Extrait de page:
* * *
La pandémie s’inscrit dans une période sécuritaire qui tend à placer l’intégrité physique des personnes (vie biologique) au-dessus de la protection de leur liberté d’autodétermination (vie biographique). La crise accentue ainsi la quantification de la vie déjà à l’œuvre depuis plusieurs décennies : on compte et on gère les vies, on cherche à en sauver le plus grand nombre, on isole les vulnérables, on gouverne les corps. Les personnes – les personnes âgées, notamment – se voient alors délaissées en tant que telles, et la valeur qualitative de la vie s’en retrouve niée. Une logique économique s’étend à la sphère humaine, de telle sorte que les vies peuvent désormais être pensées en termes de « capital humain ». Dans le tumulte d’une crise qui fragilise les solidarités et creuse les inégalités, comment retrouver la valeur de la vie derrière les chiffres ?

Selon le philosophe Georges Canguilhem, la vie n’est pas indifférente aux conditions dans lesquelles elle se produit, pas plus qu’elle n’est une réalité statistique. Au contraire, elle est une activité polarisée, c’est-à-dire un effort de défense et de lutte contre ce qui peut la limiter ou la menacer. Dès lors, elle apparaît comme puissance normative au sens où les vivant·e·s destituent d’anciennes normes pour en créer d’autres, en réponse à des situations nouvelles. La vie en bonne santé n’est donc pas celle qui se protège des accidents et des bouleversements du milieu de manière scrupuleuse et coercitive, mais à l’inverse celle qui tolère des infractions à la norme en place, celle qui sait se renouveler par des créations normatives.

Les mesures sanitaires prises en réaction à la pandémie créent cependant des milieux rétrécis qui entravent la créativité et la résilience de la vie. Les normes uniques imposées normalisent l’existence arbitrairement et sans connexion avec la vie, et mettent de ce fait en péril la normativité humaine, c’est-à-dire la capacité de créer de nouvelles normes. La configuration sanitaire sauve indéniablement d’innombrables vies, mais elle se retourne contre les vivant·e·s, et notamment contre les jeunes, fragilisé·e·s par les conséquences psychologiques des mesures. La normativité de la jeunesse – que Canguilhem soulignait en disant qu’être jeune, c’est pouvoir vivre dangereusement et tolérer des écarts – reste négligée et même ignorée dans les décisions de santé publique.
* * *
Entrées de données enregistrées:
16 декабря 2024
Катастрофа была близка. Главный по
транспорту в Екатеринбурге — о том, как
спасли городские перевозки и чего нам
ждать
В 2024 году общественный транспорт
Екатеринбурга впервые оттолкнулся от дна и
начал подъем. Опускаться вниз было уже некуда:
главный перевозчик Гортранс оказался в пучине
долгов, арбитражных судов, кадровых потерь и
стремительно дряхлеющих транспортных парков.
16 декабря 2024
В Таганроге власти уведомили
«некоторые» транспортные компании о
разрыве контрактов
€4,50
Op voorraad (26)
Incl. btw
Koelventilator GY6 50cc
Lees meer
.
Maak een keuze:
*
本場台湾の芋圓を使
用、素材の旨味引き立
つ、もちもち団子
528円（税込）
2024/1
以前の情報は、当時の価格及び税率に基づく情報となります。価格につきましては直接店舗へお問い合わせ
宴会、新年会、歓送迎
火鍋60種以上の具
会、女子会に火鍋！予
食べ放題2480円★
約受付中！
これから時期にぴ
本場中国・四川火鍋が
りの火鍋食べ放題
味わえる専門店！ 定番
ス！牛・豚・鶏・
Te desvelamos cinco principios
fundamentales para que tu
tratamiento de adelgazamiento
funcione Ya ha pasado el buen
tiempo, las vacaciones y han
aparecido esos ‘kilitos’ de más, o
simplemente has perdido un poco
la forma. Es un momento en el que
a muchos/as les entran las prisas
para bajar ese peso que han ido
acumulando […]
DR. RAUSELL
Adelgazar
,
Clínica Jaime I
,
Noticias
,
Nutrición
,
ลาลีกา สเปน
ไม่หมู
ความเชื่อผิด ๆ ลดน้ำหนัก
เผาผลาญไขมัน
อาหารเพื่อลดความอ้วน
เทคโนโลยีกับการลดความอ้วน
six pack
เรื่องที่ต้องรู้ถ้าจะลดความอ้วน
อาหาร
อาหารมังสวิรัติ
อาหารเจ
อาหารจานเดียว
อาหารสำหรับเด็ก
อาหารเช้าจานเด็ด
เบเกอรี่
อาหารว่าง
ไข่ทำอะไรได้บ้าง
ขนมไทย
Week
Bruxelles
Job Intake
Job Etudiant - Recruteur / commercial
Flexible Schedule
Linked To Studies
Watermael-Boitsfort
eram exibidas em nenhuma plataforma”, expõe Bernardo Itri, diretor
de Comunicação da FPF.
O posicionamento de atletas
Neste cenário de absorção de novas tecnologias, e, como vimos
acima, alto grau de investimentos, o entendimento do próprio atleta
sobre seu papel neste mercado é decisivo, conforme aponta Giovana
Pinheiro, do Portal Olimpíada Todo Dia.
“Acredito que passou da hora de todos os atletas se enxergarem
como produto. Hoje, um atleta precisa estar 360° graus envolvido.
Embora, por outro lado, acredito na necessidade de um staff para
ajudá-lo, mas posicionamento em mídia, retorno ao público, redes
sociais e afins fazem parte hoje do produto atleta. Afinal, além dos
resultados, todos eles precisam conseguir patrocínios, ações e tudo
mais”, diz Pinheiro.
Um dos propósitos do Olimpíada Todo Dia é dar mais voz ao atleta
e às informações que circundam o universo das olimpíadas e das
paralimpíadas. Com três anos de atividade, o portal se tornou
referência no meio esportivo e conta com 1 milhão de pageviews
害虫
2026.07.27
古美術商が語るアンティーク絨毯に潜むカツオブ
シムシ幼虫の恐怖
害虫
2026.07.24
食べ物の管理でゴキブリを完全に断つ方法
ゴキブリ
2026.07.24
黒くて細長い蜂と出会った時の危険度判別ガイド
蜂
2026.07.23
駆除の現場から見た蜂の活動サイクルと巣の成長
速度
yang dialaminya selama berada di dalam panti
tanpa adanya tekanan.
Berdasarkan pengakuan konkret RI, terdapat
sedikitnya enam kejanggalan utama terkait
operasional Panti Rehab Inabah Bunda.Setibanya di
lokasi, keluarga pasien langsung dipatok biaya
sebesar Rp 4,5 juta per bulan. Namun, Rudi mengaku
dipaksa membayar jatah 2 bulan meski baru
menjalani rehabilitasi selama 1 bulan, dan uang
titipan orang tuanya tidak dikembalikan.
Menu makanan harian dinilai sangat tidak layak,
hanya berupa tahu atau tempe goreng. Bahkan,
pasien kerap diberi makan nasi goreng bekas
* * *
La consigne:
Recopiez mot pour mot, dans l'extrait sur la pandémie, tout le passage qui va de « Selon le philosophe » jusqu'à « des créations normatives. ».

Réponse:
Selon le philosophe Georges Canguilhem, la vie n’est pas indifférente aux conditions dans lesquelles elle se produit, pas plus qu’elle n’est une réalité statistique. Au contraire, elle est une activité polarisée, c’est-à-dire un effort de défense et de lutte contre ce qui peut la limiter ou la menacer. Dès lors, elle apparaît comme puissance normative au sens où les vivant·e·s destituent d’anciennes normes pour en créer d’autres, en réponse à des situations nouvelles. La vie en bonne santé n’est donc pas celle qui se protège des accidents et des bouleversements du milieu de manière scrupuleuse et coercitive, mais à l’inverse celle qui tolère des infractions à la norme en place, celle qui sait se renouveler par des créations normatives.